Eigentlich dürfte ich gar nicht „Smart Lighting“ schreiben, weil damit ursprünglich ein durch LED-Leuchtmittel erzeugtes, drahtloses Netzwerk gemeint war. Datentransport via LED-Licht ist tatsächlich schon Realität – etwa in einem „Hypermarché“ des französischen Einzelhandels-Riesen „Carrefour“, wo die Beleuchtung ganz nebenbei Infos an die Smartphones der Kunden sendet. Philips hat dafür ein Licht-basiertes Indoor-Navigationssystem entwickelt, das mit einer von „Think&Go“ in Frankreich programmierten App zusammenarbeitet. Bei fast 8000 Quadratmeter Verkaufsfläche kann man sich sonst wohl mal verirren oder die neuesten Sonderangebote verpassen …

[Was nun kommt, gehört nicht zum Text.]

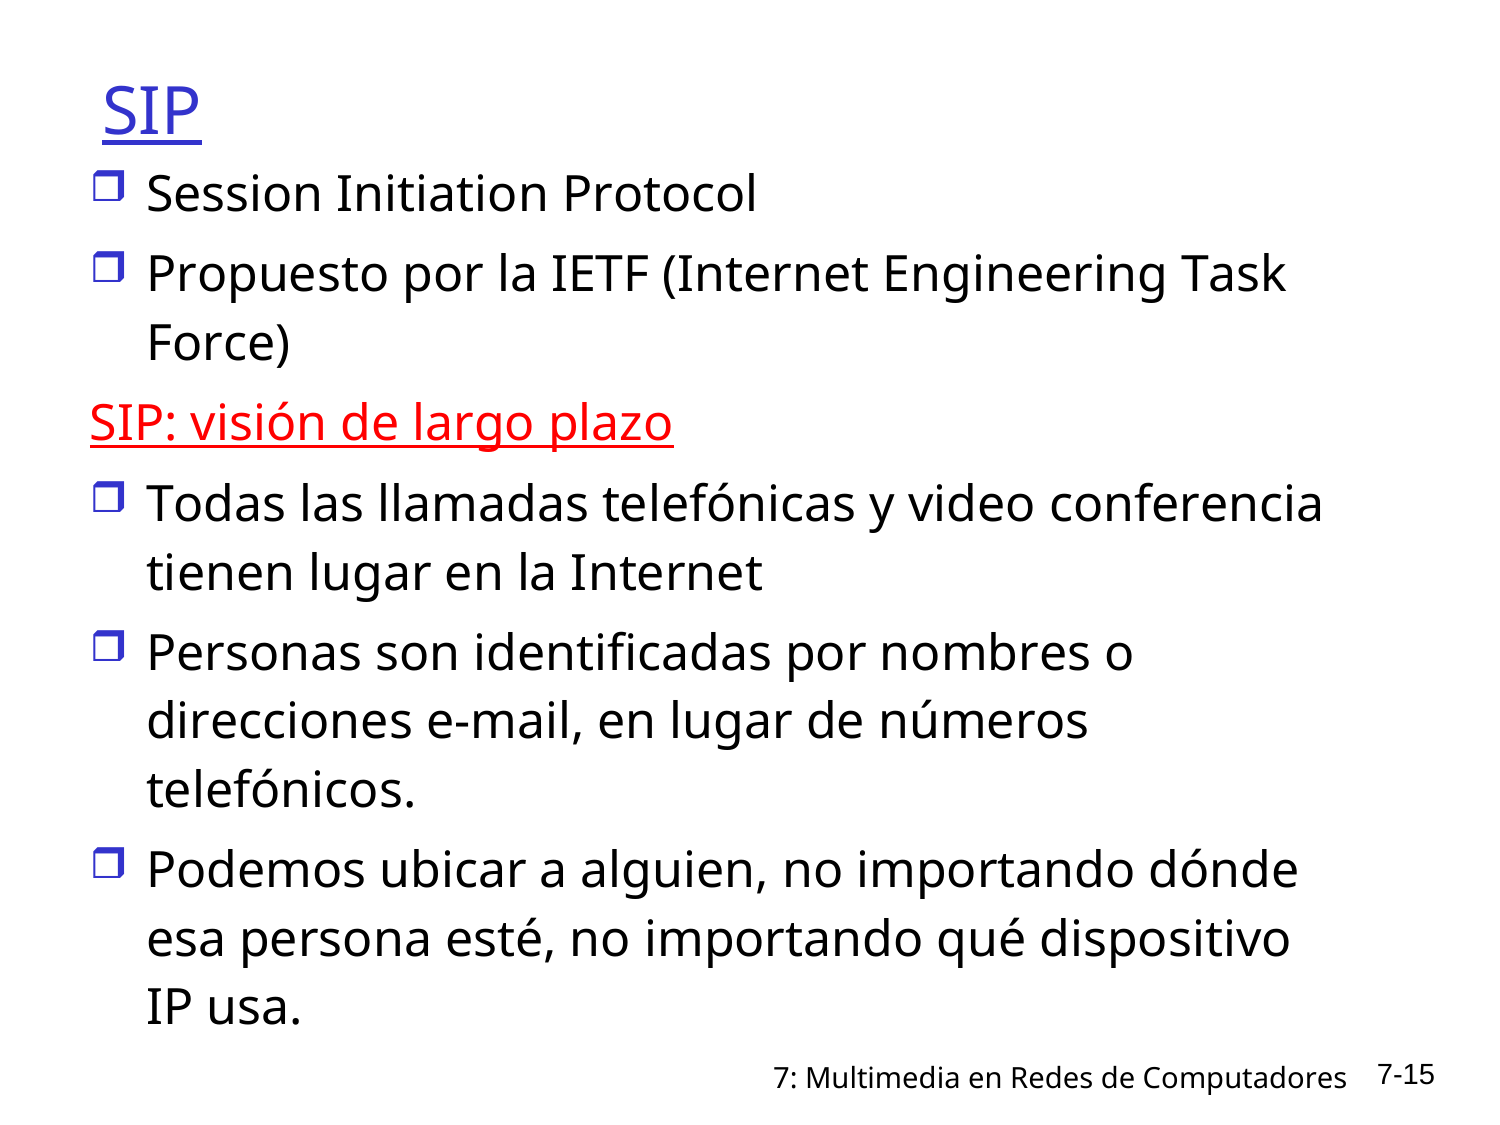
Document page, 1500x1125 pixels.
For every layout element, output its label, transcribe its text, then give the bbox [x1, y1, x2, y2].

list Session Initiation Protocol Propuesto por la IETF (Internet Engineering Task Force) SIP: visión de largo plazo Todas las llamadas telefónicas y video conferencia tienen lugar en la Internet Personas son identificadas por nombres o direcciones e-mail, en lugar de números telefónicos. Podemos ubicar a alguien, no importando dónde esa persona esté, no importando qué dispositivo IP usa. [75, 149, 1351, 956]
title SIP [87, 37, 1363, 181]
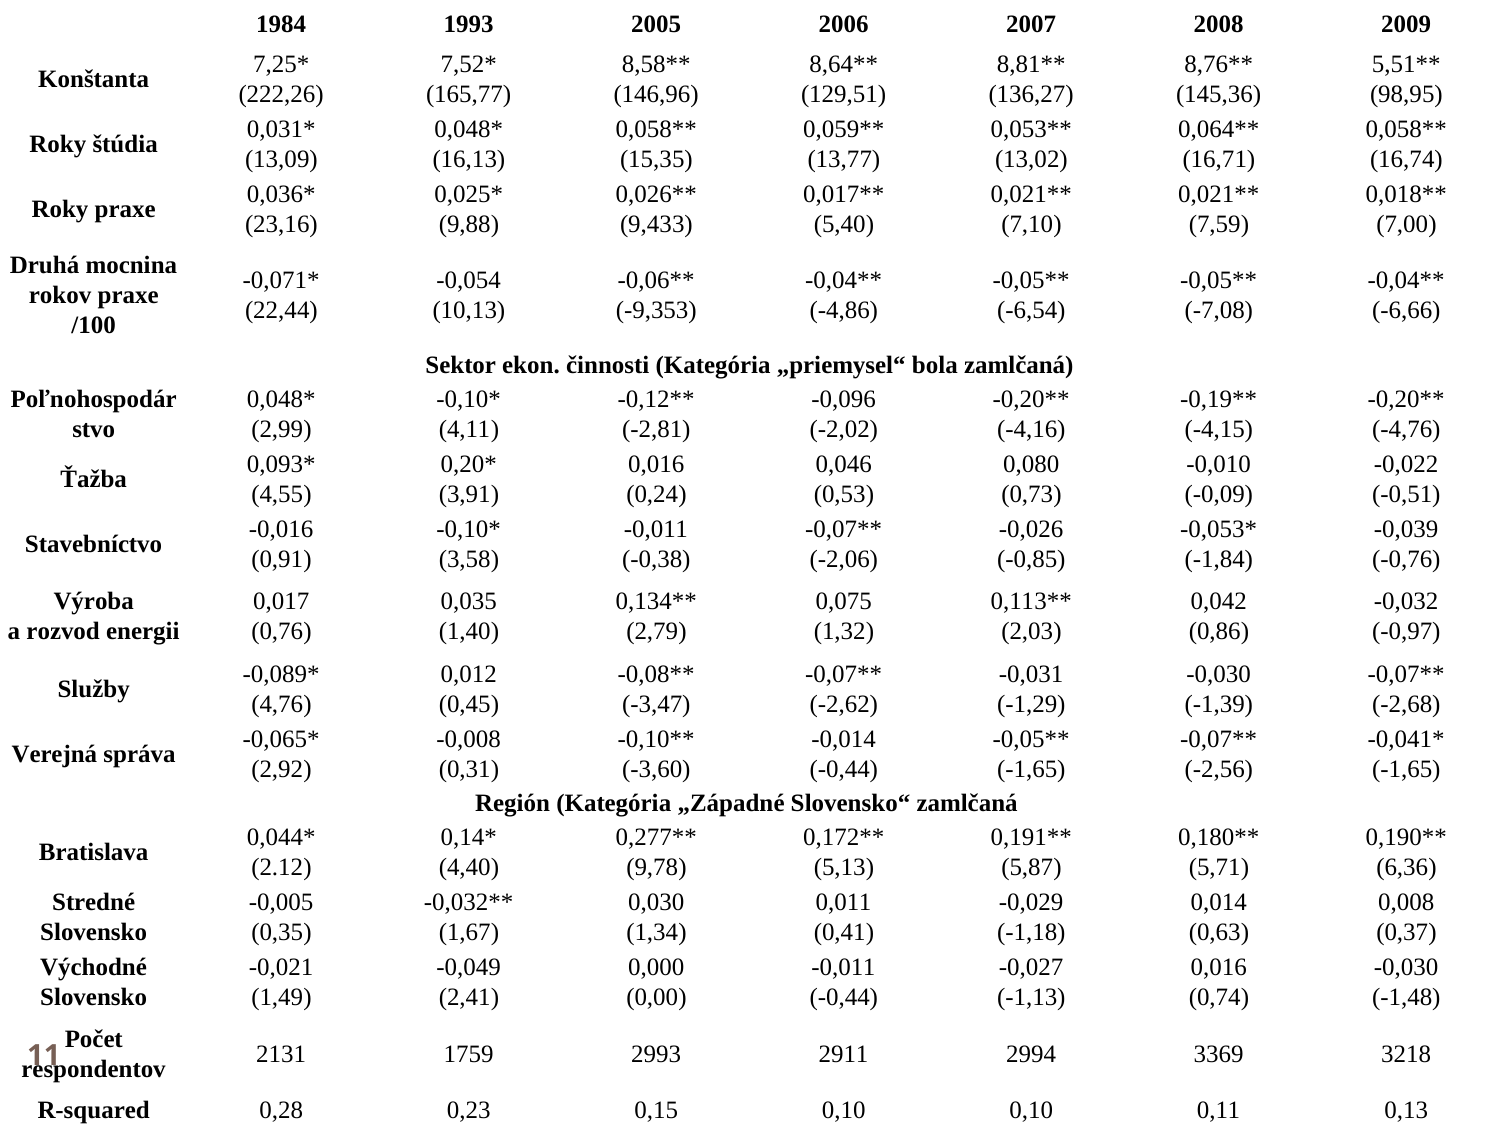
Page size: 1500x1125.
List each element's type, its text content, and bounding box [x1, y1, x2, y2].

table_cell 0,048* (2,99) [188, 380, 375, 445]
table_cell 0,021** (7,59) [1125, 175, 1313, 240]
table_cell 8,76** (145,36) [1125, 45, 1313, 110]
table_cell 0,10 [938, 1093, 1125, 1125]
table_cell 0,042 (0,86) [1125, 575, 1313, 655]
table_cell -0,016 (0,91) [188, 510, 375, 575]
table_cell -0,014 (-0,44) [750, 720, 938, 785]
table_cell -0,12** (-2,81) [563, 380, 750, 445]
table_cell 0,180** (5,71) [1125, 818, 1313, 883]
table_cell -0,05** (-7,08) [1125, 240, 1313, 347]
table_cell 0,016 (0,74) [1125, 948, 1313, 1013]
table_cell 8,81** (136,27) [938, 45, 1125, 110]
table_cell -0,10** (-3,60) [563, 720, 750, 785]
table_cell 0,277** (9,78) [563, 818, 750, 883]
table_cell -0,010 (-0,09) [1125, 445, 1313, 510]
table_cell -0,031 (-1,29) [938, 655, 1125, 720]
table_cell -0,030 (-1,39) [1125, 655, 1313, 720]
table_cell Verejná správa [0, 720, 188, 785]
table_cell 8,64** (129,51) [750, 45, 938, 110]
table_cell -0,030 (-1,48) [1313, 948, 1500, 1013]
table_cell 3369 [1125, 1013, 1313, 1093]
table_cell 0,018** (7,00) [1313, 175, 1500, 240]
table_cell 0,012 (0,45) [375, 655, 563, 720]
table_cell Výroba a rozvod energii [0, 575, 188, 655]
table_cell Druhá mocnina rokov praxe /100 [0, 240, 188, 347]
table_cell 0,172** (5,13) [750, 818, 938, 883]
table_cell -0,054 (10,13) [375, 240, 563, 347]
table_cell Ťažba [0, 445, 188, 510]
table_cell -0,027 (-1,13) [938, 948, 1125, 1013]
table_cell -0,029 (-1,18) [938, 883, 1125, 948]
table_cell 0,011 (0,41) [750, 883, 938, 948]
table_cell 0,030 (1,34) [563, 883, 750, 948]
table_cell 0,017 (0,76) [188, 575, 375, 655]
table_cell 0,075 (1,32) [750, 575, 938, 655]
table_cell 0,059** (13,77) [750, 110, 938, 175]
table_cell -0,049 (2,41) [375, 948, 563, 1013]
table_cell 0,058** (15,35) [563, 110, 750, 175]
table_cell 1759 [375, 1013, 563, 1093]
table_cell -0,05** (-1,65) [938, 720, 1125, 785]
table_cell 5,51** (98,95) [1313, 45, 1500, 110]
table_cell -0,053* (-1,84) [1125, 510, 1313, 575]
table_cell Sektor ekon. činnosti (Kategória „priemysel“ bola zamlčaná) [0, 347, 1500, 380]
table_cell 0,190** (6,36) [1313, 818, 1500, 883]
table_cell 7,25* (222,26) [188, 45, 375, 110]
table_cell 0,008 (0,37) [1313, 883, 1500, 948]
table_cell R-squared [0, 1093, 188, 1125]
table_cell 0,13 [1313, 1093, 1500, 1125]
table_cell 0,025* (9,88) [375, 175, 563, 240]
table_cell 2994 [938, 1013, 1125, 1093]
table_cell 3218 [1313, 1013, 1500, 1093]
table_cell Roky štúdia [0, 110, 188, 175]
table_cell Služby [0, 655, 188, 720]
table_cell 0,093* (4,55) [188, 445, 375, 510]
table_cell Počet respondentov [0, 1013, 188, 1093]
table_cell -0,032 (-0,97) [1313, 575, 1500, 655]
table_cell -0,07** (-2,68) [1313, 655, 1500, 720]
table_cell -0,011 (-0,38) [563, 510, 750, 575]
table_header 1993 [375, 0, 563, 45]
table_header 2007 [938, 0, 1125, 45]
table_cell 0,064** (16,71) [1125, 110, 1313, 175]
table_cell -0,04** (-6,66) [1313, 240, 1500, 347]
table_cell -0,005 (0,35) [188, 883, 375, 948]
table_cell -0,10* (4,11) [375, 380, 563, 445]
table_header 2008 [1125, 0, 1313, 45]
table_cell -0,021 (1,49) [188, 948, 375, 1013]
table_cell -0,20** (-4,16) [938, 380, 1125, 445]
table_cell 0,016 (0,24) [563, 445, 750, 510]
table_cell -0,06** (-9,353) [563, 240, 750, 347]
table_cell Stredné Slovensko [0, 883, 188, 948]
table_header 2005 [563, 0, 750, 45]
table_cell -0,041* (-1,65) [1313, 720, 1500, 785]
table_cell 2993 [563, 1013, 750, 1093]
table_cell -0,04** (-4,86) [750, 240, 938, 347]
table_cell 0,000 (0,00) [563, 948, 750, 1013]
table_cell -0,065* (2,92) [188, 720, 375, 785]
table_cell Stavebníctvo [0, 510, 188, 575]
table_cell Poľnohospodárstvo [0, 380, 188, 445]
table_header [0, 0, 188, 45]
table_cell Roky praxe [0, 175, 188, 240]
table_cell 0,036* (23,16) [188, 175, 375, 240]
table_cell 0,021** (7,10) [938, 175, 1125, 240]
table_cell 2131 [188, 1013, 375, 1093]
table_cell Bratislava [0, 818, 188, 883]
table_cell -0,20** (-4,76) [1313, 380, 1500, 445]
table_cell 0,113** (2,03) [938, 575, 1125, 655]
table_cell -0,07** (-2,06) [750, 510, 938, 575]
table_cell 0,080 (0,73) [938, 445, 1125, 510]
table_cell -0,10* (3,58) [375, 510, 563, 575]
table_cell Konštanta [0, 45, 188, 110]
table_cell 0,20* (3,91) [375, 445, 563, 510]
table_cell 0,14* (4,40) [375, 818, 563, 883]
table_cell -0,19** (-4,15) [1125, 380, 1313, 445]
table_cell -0,07** (-2,56) [1125, 720, 1313, 785]
table_cell -0,011 (-0,44) [750, 948, 938, 1013]
table_cell Východné Slovensko [0, 948, 188, 1013]
table_cell 0,017** (5,40) [750, 175, 938, 240]
table_cell -0,089* (4,76) [188, 655, 375, 720]
table_cell Región (Kategória „Západné Slovensko“ zamlčaná [0, 785, 1500, 818]
table_header 1984 [188, 0, 375, 45]
table_cell 0,048* (16,13) [375, 110, 563, 175]
table_cell -0,08** (-3,47) [563, 655, 750, 720]
table_cell -0,07** (-2,62) [750, 655, 938, 720]
table_cell 0,23 [375, 1093, 563, 1125]
table_cell -0,022 (-0,51) [1313, 445, 1500, 510]
table_cell 0,191** (5,87) [938, 818, 1125, 883]
table_cell 2911 [750, 1013, 938, 1093]
table_cell 0,10 [750, 1093, 938, 1125]
table_cell -0,032** (1,67) [375, 883, 563, 948]
table_cell -0,008 (0,31) [375, 720, 563, 785]
table_cell -0,096 (-2,02) [750, 380, 938, 445]
table_cell 7,52* (165,77) [375, 45, 563, 110]
table_cell 0,046 (0,53) [750, 445, 938, 510]
table_cell -0,026 (-0,85) [938, 510, 1125, 575]
table_cell -0,039 (-0,76) [1313, 510, 1500, 575]
table_cell 0,031* (13,09) [188, 110, 375, 175]
table_cell 8,58** (146,96) [563, 45, 750, 110]
table_cell 0,026** (9,433) [563, 175, 750, 240]
table_cell 0,014 (0,63) [1125, 883, 1313, 948]
table_cell 0,044* (2.12) [188, 818, 375, 883]
table_header 2006 [750, 0, 938, 45]
table_cell -0,071* (22,44) [188, 240, 375, 347]
table_cell 0,035 (1,40) [375, 575, 563, 655]
table_header 2009 [1313, 0, 1500, 45]
table_cell 0,11 [1125, 1093, 1313, 1125]
table_cell 0,15 [563, 1093, 750, 1125]
table_cell 0,28 [188, 1093, 375, 1125]
table_cell 0,134** (2,79) [563, 575, 750, 655]
table_cell -0,05** (-6,54) [938, 240, 1125, 347]
table_cell 0,058** (16,74) [1313, 110, 1500, 175]
table_cell 0,053** (13,02) [938, 110, 1125, 175]
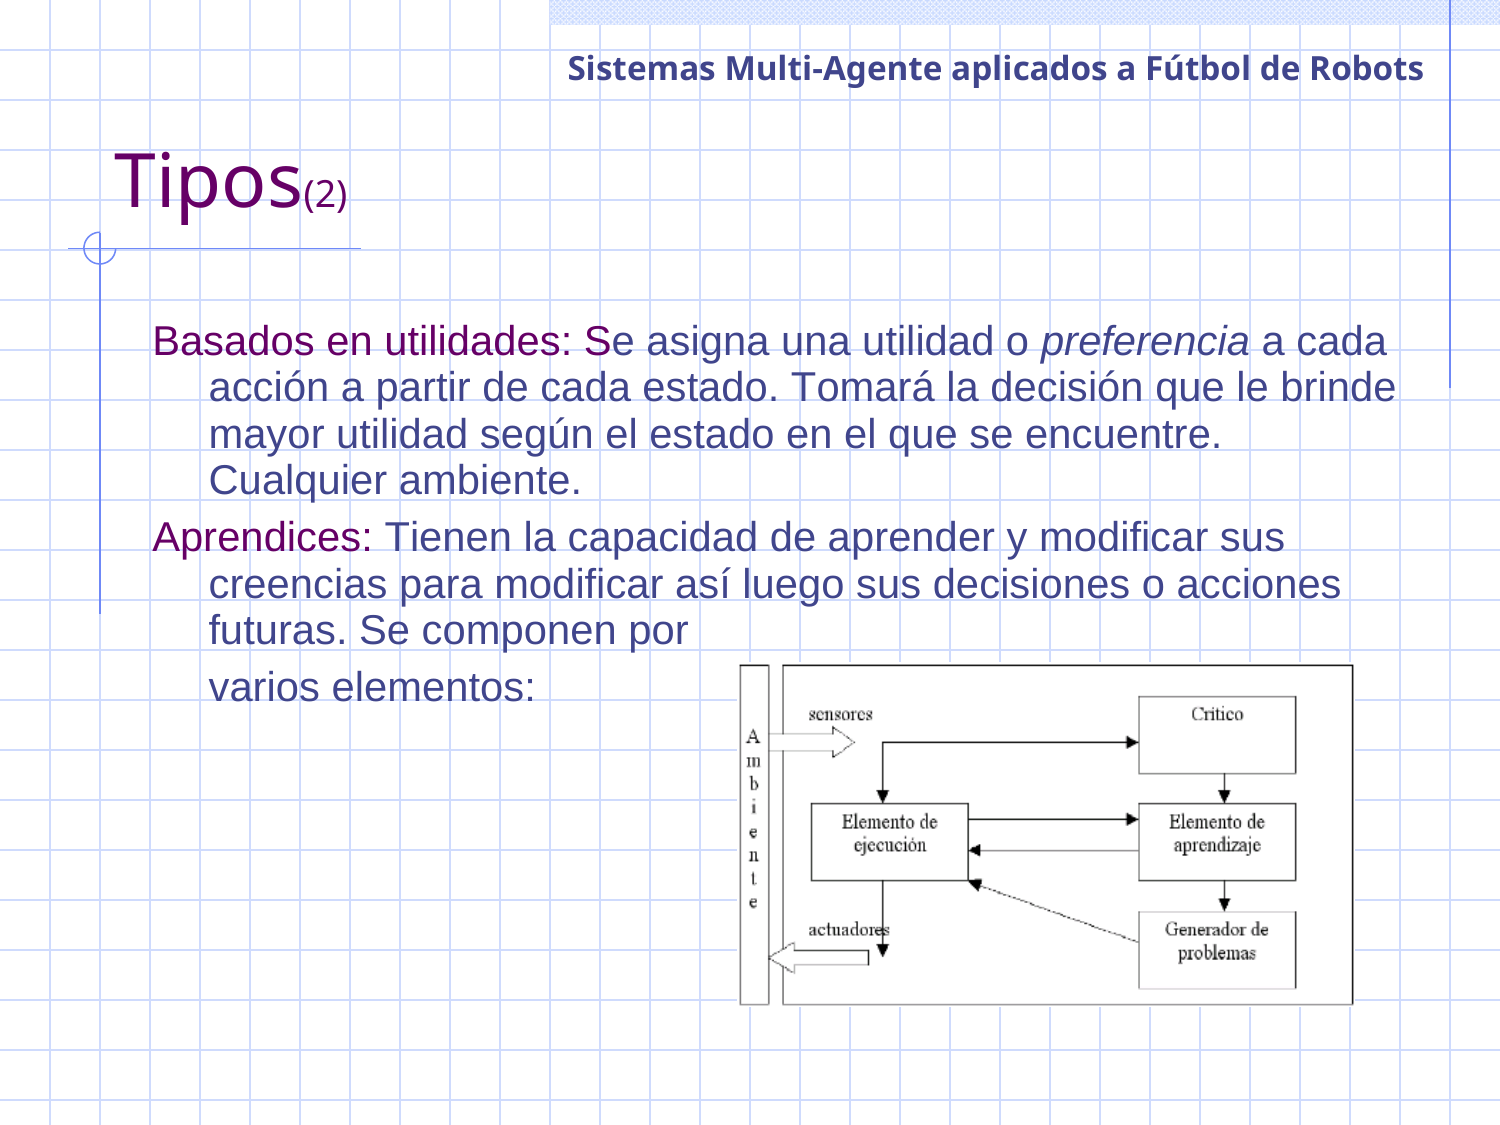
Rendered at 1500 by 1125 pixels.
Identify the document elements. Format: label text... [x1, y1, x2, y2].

list Basados en utilidades: Se asigna una utilidad o preferencia a cada acción a partir de cada estado. Tomará la decisión que le brinde mayor utilidad según el estado en el que se encuentre. Cualquier ambiente. Aprendices: Tienen la capacidad de aprender y modificar sus creencias para modificar así luego sus decisiones o acciones futuras. Se componen por varios elementos: [137, 262, 1413, 1051]
picture [549, 0, 1449, 25]
title Tipos(2) [99, 112, 801, 238]
picture [737, 662, 1355, 1007]
picture [1451, 0, 1500, 25]
text_box Sistemas Multi-Agente aplicados a Fútbol de Robots [450, 37, 1441, 99]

So „smart“ sind die „intelligenten“ LED-Lampen und -Leuchten für zuhause nicht, obwohl sie häufig schon als Teil eines Netzwerks fungieren. Korrekter wären deshalb eher die Begriffe „Connected Lighting“ oder „digitales Licht“. Im Prinzip geht es darum, dass die Leuchtmittel binäre Steuersignale empfangen, verarbeiten und teils auch an die Nachbar-Lampen weiterleiten können („vermaschtes Netz“ wie bei Osram-„Lightify“ oder Philips-„hue“). Wie genau das funktioniert, kann uns egal sein – Hauptsache, die Geräte setzen unsere Lichtwünsche 1:1 in die Realität um.

Ein paar grundlegende Punkte

Wichtig sind dabei vor allem diese Voraussetzungen:

  • Bezahlbarkeit – auch für Durchschnittsverdiener
  • überschaubarer Montage- und Installationsaufwand
  • einfache, intuitive Bedienbarkeit
  • keine nennenswerten Software-Bugs
  • markenübergreifende Kompatibilität
  • flexible Steuerungsmöglichkeiten – sowohl aus der Ferne, als auch zuhause. Zumindest rudimentäre Einstellungen sollten auch ohne Smartphone, Notebad etc. möglich sein – etwa durch Sprachbefehle, „smarte“ Fernbedienungen („hue tap“-Controller) oder die ganz normalen Wandschalter bzw. Dimmer
  • auf Wunsch automatische Anpassung an Umweltbedingungen, Tages-, Jahreszeiten und Biorhythmus (Tageslicht-Sensor, einwandfreie Dimmbarkeit, zirkadiane Farbtemperatur-Steuerung)
  • gute Material- und Lichtqualität – ohne Flimmern und Flackern, elektromagnetische Störungen oder nervende Geräusche
  • lange Lebensdauer
  • hohes Stromsparpotenzial

„Intelligente“ Lichtsysteme, die hier schwächeln, haben langfristig auch keine Chance, Teil einer übergeordneten, erfolgreichen und zukunftstauglichen „Smart Home“-Infrastruktur zu werden. Im Idealfall kann sie alles Mögliche umfassen: Allgemein- und Notbeleuchtung, Rollläden, Heizungen, Klimaanlagen, Türen, Türklingeln, Garagentore, Überwachungskameras, Alarmanlagen, Luftgüte-Messgeräte, Wetter-Sensoren, Herde, Kühlschränke, Waschmaschinen, Trockner, Dunstabzugshauben, TV-Geräte oder Audioanlagen.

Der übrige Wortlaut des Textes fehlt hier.